One major change he expects to come from the pandemic is the trajectory for outbound Chinese travelers. Almost every country and hotel around the globe has been eager to get a greater share of that demand, but Palmqvist expects Chinese travelers to be more domestically focused than ever coming out of the pandemic.
“I think Chinese travelers will absolutely go back to Thailand or Vietnam or wherever they go, but in a much lesser capacity, even over time,” he said. “That’s going to be different. You can’t have that dependency on the Chinese anymore.”
Palmqvist said that might spur greater demand for international hotel companies to invest in China, especially in midscale hotels.

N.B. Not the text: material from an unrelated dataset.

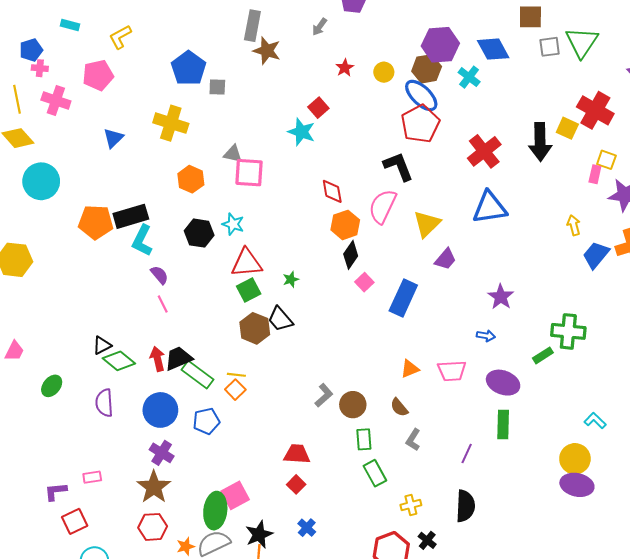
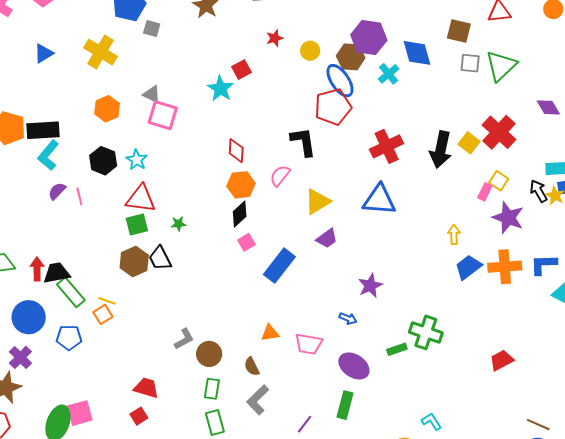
pink semicircle: (383, 206) -> (280, 176), size x0.7
purple semicircle: (159, 275) -> (57, 191), turned -108
pink line: (163, 304) -> (79, 197), moved
gray L-shape: (413, 440) -> (258, 400), size x1.4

“I think the global companies will look at [that segment in China] and go ‘That’s where we should be’ because that’s how you ingrain yourself and really put your market down in China,” he said. “But then the competition is going to be pretty stiff because brands are still popping up frequently in China.”
Looking to the Future
Overall, in the face of the worst full year in the history of the industry, many hoteliers remain hopeful and optimistic for the long-term prospects even if the near term remains challenging.
“It’s been a tough year, but as we get into 2021, we’re incredibly optimistic,” Deitemeyer said. “We’re bringing our teams back together and working hard to support our hotels and are excited about the future.”
Geshay agreed with the long-term optimism but also noted more help is still needed for people at the front lines of the industry.
“Hospitality was one of the first industries that was really impacted, and it’s going to be one of the last to recovery,” he said. “We’ve all read the stats. This had a nine-times-greater impact on our industry than 9/11, and a big part of that hit the employment base. Prior to COVID, hospitality supported 1 in 25 American jobs. Now there’s still 4 million people out of work."